--- Provided text ---
───

Nevertheless, Chapter 9 contains some peculiar hints of what is next to be encountered in the entrelacement: Trevrizent—brother to Amfortas, remember—describes how the family handled the wounded patriarch when he returned to his domain. He explains that no medical books offered a cure for the poisoned wound. The family sorely wanted to heal the king, rather than just see his suffering alleviated with the bleeding lance. They resorted to extreme measures:: "We obtained the very twig to which Sibyl referred Aeneas..."(482). (The "Golden Bough" of Aeneas is widely thought to be mistletoe, the parasitic plant sacred to the Druids.) And, for good measure, they extracted the blood of the pelican for the healing potion. These remedies alone did not work. Next, they cut out the heart of a unicorn, and removed it's jeweled eye, set in the brow-bone. And they went further with magical arts: "We obtained a herb called dragonwort" (trachonte in the original), said to grow from the blood of a slain dragon, and to be effective following the rotation of "the dragon's orbit" (the apsides of the moon, rotating on a 18.6-year cycle). They continued to treat the wound with spikenard and aloe vera, but to no avail.
There is quite a repertoire of magical and pharmacological cures. Though Wolfram gives away the secret in this passage—the Golden Bough—he still does not disclose the story about how the magical plant relates, not to the healing of the king's wound, but to the act of wounding itself. This is the secret of what ails the patriarchy, i.e., the root cause of dominator pathology.
In the Gawain story line, we get the full story, told by the woman who precipitated the event of Amfortas' wounding.
Orgeluse of Logres (Welsh name for England east of the River Severn) is her name. What a piece of work she is. "Except for Condwiramurs, no more beautiful person was ever born. That woman was sweet and lustrous, well-proportioned and courtoise (lively, irrepressible)... She was a bait of love's desire, sweetness without pain, and a crossbow of the heart" (Ch. 10, 508ff).Voluptuous and insolent, Orgeluse taunts Gawain from the first moment they meet. She reels him in by warning him off, letting him know that she is trouble. It turns out that she feels this way because of what happened with Amfortas. The duchess Orgeluse is the femme fatale deeply implicated in the wounding of the Grail king.
Chapters 10, 11, and 12 present at length the complicated counterplot of the entrelacement, describing what happened to Orgeluse to get her into all this trouble. We learn that when Amfortas fell for her, she was already a woman afflicted with a hard destiny. She had a painful past to live down. She had been blissfully married to king Cidegast, a man who was actually a unicorn. This is the noble animal-man who commanded the love of Orgeluse. She calls him beas amis, "handsome lover," a stock term of the cult of amor. Beas is an archaic sliver of the Latin beatus, "blessed, holy." This is the Latin root of "beatitude," the word used to translate the Greek makarios that occurs repeatedly in the Sermon on the Mount: "Blessed are..." In Ancient Mystery Cults, Walter Burkert explains that makarismos was the title given in “praise of the blessed status of those who have ‘seen’ the mysteries.” In other words, those who have beheld the Organic Light. Once again, we have that extraordinary convergence: Mystery lore and the cult of amor. The best lover is a "blessed friend," one who has seen the Divine Light.

───

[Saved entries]
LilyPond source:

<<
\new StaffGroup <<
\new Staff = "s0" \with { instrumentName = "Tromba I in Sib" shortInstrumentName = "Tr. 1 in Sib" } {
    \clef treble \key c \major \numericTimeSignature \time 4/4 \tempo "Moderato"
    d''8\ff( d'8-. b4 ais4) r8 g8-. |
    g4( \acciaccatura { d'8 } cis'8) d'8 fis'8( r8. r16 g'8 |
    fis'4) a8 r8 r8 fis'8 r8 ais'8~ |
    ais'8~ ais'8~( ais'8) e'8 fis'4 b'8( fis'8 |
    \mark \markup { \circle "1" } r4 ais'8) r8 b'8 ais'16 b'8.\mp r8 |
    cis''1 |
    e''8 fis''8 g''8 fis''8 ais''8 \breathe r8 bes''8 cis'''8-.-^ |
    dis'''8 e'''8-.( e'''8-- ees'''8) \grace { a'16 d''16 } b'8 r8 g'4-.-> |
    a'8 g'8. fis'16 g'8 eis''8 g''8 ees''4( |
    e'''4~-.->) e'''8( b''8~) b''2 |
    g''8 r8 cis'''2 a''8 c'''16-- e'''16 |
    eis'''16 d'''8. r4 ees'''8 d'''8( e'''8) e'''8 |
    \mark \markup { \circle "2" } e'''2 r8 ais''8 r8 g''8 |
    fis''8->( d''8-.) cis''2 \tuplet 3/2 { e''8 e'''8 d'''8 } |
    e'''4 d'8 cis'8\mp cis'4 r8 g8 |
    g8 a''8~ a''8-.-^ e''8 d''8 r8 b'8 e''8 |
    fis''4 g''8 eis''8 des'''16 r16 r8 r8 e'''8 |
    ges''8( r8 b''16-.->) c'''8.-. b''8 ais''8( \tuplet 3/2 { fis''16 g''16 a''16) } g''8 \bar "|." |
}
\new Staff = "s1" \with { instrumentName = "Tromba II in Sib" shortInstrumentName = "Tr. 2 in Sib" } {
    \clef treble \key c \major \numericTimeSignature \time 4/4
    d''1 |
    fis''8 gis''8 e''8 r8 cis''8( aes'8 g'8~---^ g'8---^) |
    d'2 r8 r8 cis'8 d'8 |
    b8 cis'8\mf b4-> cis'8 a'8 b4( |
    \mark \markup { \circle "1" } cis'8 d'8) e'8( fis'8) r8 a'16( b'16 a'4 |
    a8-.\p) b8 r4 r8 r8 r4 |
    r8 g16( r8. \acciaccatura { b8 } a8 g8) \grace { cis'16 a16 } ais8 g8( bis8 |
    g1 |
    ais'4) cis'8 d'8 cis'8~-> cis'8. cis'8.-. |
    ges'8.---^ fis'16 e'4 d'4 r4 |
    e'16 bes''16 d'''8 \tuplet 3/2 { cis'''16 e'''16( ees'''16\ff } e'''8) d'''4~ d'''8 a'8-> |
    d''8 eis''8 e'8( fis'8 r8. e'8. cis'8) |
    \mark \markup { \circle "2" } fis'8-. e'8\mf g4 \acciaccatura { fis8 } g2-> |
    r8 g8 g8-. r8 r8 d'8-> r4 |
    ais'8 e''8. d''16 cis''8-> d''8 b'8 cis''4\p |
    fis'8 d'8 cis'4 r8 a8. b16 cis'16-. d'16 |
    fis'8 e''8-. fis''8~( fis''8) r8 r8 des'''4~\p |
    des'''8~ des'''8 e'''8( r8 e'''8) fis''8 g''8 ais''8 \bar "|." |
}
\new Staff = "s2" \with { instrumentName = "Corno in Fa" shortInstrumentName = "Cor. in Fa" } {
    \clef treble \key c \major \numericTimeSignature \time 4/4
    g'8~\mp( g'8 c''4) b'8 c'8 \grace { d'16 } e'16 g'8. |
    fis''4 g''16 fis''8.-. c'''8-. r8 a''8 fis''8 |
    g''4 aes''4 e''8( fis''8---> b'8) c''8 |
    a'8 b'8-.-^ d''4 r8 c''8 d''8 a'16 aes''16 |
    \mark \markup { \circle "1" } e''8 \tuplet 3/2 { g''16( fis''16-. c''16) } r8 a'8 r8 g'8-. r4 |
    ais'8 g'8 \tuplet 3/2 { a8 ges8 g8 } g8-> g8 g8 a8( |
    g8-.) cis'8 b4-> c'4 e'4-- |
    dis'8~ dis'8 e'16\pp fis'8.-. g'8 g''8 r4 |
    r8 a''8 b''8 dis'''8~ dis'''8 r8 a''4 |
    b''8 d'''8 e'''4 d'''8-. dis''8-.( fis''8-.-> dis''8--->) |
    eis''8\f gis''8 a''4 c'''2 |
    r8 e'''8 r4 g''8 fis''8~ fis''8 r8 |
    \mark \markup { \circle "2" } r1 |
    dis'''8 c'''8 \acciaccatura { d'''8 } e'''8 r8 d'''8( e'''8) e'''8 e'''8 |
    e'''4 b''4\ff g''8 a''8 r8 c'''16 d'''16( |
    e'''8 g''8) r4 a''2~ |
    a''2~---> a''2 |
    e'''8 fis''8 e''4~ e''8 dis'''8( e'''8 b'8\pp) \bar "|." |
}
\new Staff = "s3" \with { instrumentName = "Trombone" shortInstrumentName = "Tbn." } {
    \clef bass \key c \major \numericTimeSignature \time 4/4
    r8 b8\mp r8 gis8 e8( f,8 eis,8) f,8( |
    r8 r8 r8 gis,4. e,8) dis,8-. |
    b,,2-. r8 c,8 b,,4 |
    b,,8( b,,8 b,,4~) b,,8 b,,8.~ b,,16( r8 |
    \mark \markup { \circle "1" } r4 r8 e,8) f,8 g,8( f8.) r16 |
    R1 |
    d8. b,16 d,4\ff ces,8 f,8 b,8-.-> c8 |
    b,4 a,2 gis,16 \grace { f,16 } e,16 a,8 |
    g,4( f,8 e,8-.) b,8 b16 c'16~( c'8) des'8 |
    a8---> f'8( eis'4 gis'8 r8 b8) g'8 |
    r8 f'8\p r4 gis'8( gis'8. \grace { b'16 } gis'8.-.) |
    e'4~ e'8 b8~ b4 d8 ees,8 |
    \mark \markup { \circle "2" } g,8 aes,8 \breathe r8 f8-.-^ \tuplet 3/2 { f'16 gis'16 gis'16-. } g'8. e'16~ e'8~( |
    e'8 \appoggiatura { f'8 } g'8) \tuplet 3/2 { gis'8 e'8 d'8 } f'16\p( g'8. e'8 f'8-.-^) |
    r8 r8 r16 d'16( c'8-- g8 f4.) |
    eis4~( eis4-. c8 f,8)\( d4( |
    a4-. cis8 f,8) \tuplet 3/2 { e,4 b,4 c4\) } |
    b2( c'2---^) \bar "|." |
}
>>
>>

───

--- Task list ---
(1) Using the passage on Amfortas and Orgeluse, answer the following:
(a) What herb did Amfortas's family obtain that was said to grow from the blood of a slain dragon?
(b) What does the passage say the name Logres refers to?
(c) From which Latin word does the passage derive "beas"?
(2) Write a continuation of the passage on Amfortas and Orgeluse that picks up after its final sentence.

--- Answers to the tasks ---
(1)
(a) Dragonwort (trachonte in the original).
(b) The Welsh name for England east of the River Severn.
(c) Beatus, meaning "blessed, holy."

(2)
When Cidegast was killed, Orgeluse did not merely lose her first love. She lost the connection to all that he represented. The unicorn, I would argue, is a version of the Mesotes, the mystical totemic animal of the Europan vision quest. The single white spiral horn is an image of the soft "bore" of Organic Light that enters the entranced beholder through the third eye—the carbuncle from the brow-bone of the unicorn. Wolfram interweaves the herbal and alchemical lore in the two accounts with great finesse.
Orgeluse's loss is also humanity's: the sensuous body of the female disconnected from its mystical potential, and deprived of the man to witness and worship it. This is one part of the wounding, the loss of the capacity for carnal delight—or orgasmic surrender, as Wilhelm Reich put it.
But who killed Cidegast? And why? Orgeluse tells Gawain, "He was slain by king Gramoflanz, from whom you have taken this garland" (Ch. 12: 613). This momentous disclosure is part of a set-up, for Orgeluse has asked Gawain to pluck the garland earlier in this chapter, before she explains to him about King Gramoflanz. Look closely at this name. The suffix, -flanz, recalls the Urphlanze, the "primal plant" of Goethe's morphology. Flanz is old German for "plant" and becomes that English word by consonantal shift. Gramo- is literally, "I speak," but gramo- also refers to writing, letters, language, grammar, related to grimoire, "magical invocation."
In short, the name Gramoflanz means "talking plant" or "plant language."
The account of how Gramoflanz killed Cidegast is part of the sad romance of Orgeluse, the damsel in distress who will be rescued by her new love, Gawain. At the same time, it is part of an entheogenic fable deposited in the very heart of the Grail Legend: the story of how a "talking plant" figures in the wounding of the Grail king, the paternal imago.
From Chapter 10 onward the story gets quite complicated. You can follow it in the Gawain synopsis, and here in three paragraphs is a synopsis of that synopsis:
Upon meeting Orgeluse, Gawain enters an enchanted land "ruled by laws of a strange twilight compulsion" (Creative Mythology, p. 492). Drawn into the enchantment by his attraction to Orgeluse, the knight does not at first realize that she is accessory to it, yet she also holds the magic open for his intervention. The actual source of the enchantment is the evil sorcerer Klingsor. From the balcony of Klingsor's castle, Gawain sees Orgeluse in the enchanted wood below. When he rides down to meet her, she challenges him to the ultimate test: "You must procure for me a garland from a certain tree's branch... Thus you may seek to win my love" (Ch. 12: 600).
As soon as Gawain enters the wood and plucks the girlande, "he saw a splendid knight riding toward him unarmed, wearing a bonnet of peacock-plumes and a cloak of grass-green samite trimmed in ermine, so long that it trailed to the ground on both sides" (JC, p. 498) This is King Gramoflanz, guardian of the magical garland, killer of Cidegast, and liege servant to Klingsor.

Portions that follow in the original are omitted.